As for the presentations, you can find the presentation materials on line at the conference site. The program included a mix of panels and presentations. There were three presentations that I found interesting. The first was by Adrian Kunzle, of JP Morgan Chase Investment Bank. His message was loud and clear that Grid computing will be a big win for Wall Street. And based on his arguments and examples, I would agree. The only issue I have is that although "grid" was the focus of the show, I must have talked to at least five people who asked "What would you consider a grid?" or "What is the difference between a grid and cluster?" This question was a recent discussion topic on the Beowulf Mailing List. The jury is still out on exactly constitutes a grid, but some background can be found in this ClusterMonkey article.

The second interesting talk was by Alan McCarter & David V. Gelardi of IBM. For me the real telling slide came when they compared and Intel Xeon cluster to a Blue Gene cluster that had the same theoretical peak performance of 11.4 TFLOPS. The Xeon system requires 20 racks, 315 square feet, and 210 KW of peak power. The Blue Green System requires 76.5 square feet, and 56 KW of peak power. When the electric bill arrives, I'll let you do the math. Although the Blue Gene systems are not really commodity clusters, the need for FLOPS/Watt rating has never been more important.

The other interesting talk was by Kurt Ziegler of ASPEED Software. I have read about ASPEED in the past and know that they have been doing much of the grunt work in the HPC financial sector. Kurt outlined a collection of case studies where ASPEED was able to migrate and run applications in parallel environments within a reasonable time frame and cost using ASPEED technology. Of all the talks, I attended, this was the one that actually showed real work getting done on real problems. No offense to the other speakers, but we all know grids and clusters are great things. It is nice to know somebody is putting them to work. (And, I am sure there are others)

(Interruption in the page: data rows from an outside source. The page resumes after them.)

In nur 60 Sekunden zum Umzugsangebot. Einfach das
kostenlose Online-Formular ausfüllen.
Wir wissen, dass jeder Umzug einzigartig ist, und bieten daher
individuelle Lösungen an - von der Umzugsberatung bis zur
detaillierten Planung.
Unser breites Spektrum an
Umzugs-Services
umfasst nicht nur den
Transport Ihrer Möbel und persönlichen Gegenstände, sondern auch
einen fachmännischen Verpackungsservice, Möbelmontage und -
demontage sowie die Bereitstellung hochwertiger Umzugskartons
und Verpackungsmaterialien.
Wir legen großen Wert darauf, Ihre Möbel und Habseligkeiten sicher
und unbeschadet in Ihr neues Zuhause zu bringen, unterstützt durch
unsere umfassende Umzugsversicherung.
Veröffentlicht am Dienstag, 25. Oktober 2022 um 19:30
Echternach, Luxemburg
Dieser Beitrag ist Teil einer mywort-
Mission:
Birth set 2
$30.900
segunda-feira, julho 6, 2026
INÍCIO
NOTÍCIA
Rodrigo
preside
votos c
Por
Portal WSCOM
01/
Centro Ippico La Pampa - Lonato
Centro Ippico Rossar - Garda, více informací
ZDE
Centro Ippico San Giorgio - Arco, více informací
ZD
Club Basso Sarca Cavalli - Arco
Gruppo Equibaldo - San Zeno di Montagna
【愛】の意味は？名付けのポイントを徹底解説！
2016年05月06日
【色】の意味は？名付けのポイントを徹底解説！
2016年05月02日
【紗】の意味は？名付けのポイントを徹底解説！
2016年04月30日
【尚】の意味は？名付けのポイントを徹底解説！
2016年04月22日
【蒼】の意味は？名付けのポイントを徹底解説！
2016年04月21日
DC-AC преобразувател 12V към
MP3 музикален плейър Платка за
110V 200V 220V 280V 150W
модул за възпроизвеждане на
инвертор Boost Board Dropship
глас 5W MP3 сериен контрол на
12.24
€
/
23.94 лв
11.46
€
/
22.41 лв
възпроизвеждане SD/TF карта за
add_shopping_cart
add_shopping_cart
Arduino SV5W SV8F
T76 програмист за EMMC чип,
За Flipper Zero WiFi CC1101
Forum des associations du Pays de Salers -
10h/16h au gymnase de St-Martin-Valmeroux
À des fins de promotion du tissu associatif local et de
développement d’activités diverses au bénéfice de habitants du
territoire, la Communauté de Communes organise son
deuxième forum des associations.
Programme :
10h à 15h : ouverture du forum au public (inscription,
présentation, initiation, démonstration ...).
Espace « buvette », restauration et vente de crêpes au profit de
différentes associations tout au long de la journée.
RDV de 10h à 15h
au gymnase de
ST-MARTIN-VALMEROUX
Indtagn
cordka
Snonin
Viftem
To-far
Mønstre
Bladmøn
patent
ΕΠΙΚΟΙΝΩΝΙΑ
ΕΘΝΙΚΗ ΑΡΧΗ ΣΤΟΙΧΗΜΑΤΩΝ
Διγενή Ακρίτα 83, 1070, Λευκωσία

Finally, I did walk past the table for the new Itanium Solutions Alliance. I recall how Itanium was heralded by Intel and HP as the next generation of CPU. It was going to allow HP to use "commodity technology" to deliver HPC performance. I also realize there are many companies/competitors with a vested interest in Itanium that are now working together, but I often wonder, what's the point.

The next show of this type is the Linux On Wall Street conference in April of 2006.